Work item:
Count the lines in the records below that contain the word "Gemau", treating uppercase and lowercase letters as distinct. Give only the number.

Entries provided:
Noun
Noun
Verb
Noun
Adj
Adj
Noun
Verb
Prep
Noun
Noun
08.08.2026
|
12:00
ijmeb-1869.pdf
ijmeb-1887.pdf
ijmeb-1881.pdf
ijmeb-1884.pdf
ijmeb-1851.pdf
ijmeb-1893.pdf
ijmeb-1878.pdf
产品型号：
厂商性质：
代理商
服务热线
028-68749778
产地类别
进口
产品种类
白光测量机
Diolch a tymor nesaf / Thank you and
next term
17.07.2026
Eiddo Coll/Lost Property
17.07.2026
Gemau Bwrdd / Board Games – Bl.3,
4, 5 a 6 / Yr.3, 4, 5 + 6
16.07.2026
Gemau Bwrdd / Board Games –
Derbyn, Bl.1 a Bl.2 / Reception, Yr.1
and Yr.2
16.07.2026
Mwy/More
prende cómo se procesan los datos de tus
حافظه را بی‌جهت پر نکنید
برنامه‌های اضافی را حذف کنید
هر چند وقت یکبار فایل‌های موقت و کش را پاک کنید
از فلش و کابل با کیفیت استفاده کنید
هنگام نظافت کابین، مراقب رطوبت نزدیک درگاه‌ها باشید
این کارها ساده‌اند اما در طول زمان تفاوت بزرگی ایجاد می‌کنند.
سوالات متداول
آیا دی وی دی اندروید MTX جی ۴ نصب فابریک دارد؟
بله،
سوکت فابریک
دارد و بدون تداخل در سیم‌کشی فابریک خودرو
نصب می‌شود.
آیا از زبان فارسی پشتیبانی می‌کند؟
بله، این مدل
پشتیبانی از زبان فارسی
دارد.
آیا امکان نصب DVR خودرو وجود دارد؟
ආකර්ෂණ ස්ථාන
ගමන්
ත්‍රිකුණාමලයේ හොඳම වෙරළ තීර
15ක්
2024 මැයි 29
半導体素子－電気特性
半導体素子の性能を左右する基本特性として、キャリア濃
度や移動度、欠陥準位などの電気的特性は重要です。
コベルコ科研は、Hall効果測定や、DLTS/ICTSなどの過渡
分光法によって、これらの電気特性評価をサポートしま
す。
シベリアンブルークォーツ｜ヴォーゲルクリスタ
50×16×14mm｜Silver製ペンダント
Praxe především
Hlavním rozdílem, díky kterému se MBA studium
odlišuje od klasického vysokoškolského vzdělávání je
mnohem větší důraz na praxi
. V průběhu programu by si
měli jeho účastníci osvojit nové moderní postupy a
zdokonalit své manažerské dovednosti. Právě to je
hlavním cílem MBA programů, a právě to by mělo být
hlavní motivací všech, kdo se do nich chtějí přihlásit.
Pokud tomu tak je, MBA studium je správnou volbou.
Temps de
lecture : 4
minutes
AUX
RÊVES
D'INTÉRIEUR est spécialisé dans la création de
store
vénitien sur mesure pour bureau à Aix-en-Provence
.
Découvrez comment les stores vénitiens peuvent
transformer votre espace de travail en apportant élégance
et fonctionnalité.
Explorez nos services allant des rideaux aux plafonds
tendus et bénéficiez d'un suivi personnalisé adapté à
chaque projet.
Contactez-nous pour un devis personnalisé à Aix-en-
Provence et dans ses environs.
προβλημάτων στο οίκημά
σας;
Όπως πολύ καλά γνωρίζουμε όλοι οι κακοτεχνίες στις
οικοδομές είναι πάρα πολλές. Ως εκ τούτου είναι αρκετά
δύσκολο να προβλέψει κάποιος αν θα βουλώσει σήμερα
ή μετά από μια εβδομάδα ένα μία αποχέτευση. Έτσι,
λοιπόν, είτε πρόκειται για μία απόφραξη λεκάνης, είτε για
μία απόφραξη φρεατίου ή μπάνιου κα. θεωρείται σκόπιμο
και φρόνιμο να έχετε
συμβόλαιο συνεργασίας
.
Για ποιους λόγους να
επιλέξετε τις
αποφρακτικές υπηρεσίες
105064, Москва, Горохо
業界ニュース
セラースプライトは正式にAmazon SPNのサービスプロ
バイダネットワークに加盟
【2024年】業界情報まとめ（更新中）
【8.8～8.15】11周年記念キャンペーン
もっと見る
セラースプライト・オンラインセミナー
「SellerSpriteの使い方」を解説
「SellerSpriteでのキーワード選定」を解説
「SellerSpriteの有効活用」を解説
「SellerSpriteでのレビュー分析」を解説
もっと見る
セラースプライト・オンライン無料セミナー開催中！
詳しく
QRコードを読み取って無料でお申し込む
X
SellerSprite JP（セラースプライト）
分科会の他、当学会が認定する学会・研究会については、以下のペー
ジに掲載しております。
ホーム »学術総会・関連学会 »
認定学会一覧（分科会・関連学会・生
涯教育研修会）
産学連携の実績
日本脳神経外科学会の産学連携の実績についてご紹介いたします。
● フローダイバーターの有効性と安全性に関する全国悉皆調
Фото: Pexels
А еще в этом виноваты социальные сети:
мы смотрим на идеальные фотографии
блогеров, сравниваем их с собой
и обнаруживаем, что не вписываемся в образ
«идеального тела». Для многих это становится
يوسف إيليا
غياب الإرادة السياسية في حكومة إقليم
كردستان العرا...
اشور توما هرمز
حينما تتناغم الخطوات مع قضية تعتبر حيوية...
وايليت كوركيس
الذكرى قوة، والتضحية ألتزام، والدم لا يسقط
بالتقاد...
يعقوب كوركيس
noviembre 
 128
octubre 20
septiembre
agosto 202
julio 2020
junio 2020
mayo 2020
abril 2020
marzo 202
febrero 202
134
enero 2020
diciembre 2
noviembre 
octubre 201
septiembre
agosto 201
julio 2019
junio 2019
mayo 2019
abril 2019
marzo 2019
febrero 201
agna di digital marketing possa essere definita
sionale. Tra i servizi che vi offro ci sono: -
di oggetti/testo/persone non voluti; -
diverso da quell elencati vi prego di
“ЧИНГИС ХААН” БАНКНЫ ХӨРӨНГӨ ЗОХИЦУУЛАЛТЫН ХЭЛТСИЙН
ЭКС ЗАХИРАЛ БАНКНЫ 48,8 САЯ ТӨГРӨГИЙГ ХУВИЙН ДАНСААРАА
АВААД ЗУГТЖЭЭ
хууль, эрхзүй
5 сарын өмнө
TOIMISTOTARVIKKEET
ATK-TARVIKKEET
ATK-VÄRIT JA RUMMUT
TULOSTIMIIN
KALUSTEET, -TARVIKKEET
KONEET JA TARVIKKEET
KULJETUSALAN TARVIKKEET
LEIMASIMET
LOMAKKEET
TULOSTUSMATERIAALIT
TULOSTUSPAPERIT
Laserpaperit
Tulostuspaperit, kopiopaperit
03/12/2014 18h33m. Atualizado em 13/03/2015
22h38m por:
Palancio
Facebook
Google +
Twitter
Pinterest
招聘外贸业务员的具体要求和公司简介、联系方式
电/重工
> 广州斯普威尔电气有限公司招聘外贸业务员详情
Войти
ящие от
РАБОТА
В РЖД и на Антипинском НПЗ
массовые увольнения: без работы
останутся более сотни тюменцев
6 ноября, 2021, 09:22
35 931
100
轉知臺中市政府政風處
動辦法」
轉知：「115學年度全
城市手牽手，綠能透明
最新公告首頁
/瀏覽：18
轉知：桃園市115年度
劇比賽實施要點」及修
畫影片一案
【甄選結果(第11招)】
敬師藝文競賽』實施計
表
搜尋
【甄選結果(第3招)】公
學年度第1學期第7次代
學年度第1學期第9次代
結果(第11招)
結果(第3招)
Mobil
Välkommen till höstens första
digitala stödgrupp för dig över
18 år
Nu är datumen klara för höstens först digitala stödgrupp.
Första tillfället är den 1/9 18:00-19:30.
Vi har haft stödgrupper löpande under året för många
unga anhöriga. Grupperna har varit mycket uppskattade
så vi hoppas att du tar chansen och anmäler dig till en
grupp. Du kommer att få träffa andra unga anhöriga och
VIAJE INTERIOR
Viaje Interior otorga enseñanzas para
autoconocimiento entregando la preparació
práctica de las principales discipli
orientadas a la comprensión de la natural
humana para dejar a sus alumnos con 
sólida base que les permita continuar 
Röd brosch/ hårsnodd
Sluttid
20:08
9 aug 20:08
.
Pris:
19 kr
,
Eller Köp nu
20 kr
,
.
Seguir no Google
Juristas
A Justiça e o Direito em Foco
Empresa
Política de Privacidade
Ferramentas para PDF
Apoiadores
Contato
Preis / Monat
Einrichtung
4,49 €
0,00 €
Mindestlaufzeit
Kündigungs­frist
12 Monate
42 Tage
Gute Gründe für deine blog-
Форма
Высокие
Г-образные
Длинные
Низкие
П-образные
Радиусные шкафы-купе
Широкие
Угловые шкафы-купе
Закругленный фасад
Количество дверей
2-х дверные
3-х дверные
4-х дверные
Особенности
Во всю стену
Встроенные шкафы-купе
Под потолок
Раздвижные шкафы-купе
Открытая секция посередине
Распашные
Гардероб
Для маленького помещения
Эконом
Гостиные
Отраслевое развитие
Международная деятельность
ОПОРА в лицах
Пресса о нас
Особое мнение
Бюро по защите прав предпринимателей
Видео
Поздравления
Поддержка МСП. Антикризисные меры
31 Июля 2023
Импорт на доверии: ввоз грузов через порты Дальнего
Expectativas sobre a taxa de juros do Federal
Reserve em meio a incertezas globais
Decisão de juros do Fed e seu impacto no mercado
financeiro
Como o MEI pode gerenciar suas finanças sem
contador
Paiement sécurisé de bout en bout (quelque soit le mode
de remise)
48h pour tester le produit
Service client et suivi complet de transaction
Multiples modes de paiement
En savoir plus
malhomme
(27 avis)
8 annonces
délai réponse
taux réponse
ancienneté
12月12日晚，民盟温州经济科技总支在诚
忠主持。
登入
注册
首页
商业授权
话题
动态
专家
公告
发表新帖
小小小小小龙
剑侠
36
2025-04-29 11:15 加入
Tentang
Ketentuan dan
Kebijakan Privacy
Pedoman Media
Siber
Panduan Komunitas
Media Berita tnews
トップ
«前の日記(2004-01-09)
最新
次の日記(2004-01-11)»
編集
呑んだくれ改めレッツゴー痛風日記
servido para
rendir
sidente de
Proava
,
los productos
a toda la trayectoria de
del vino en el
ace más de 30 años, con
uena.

Written response:
2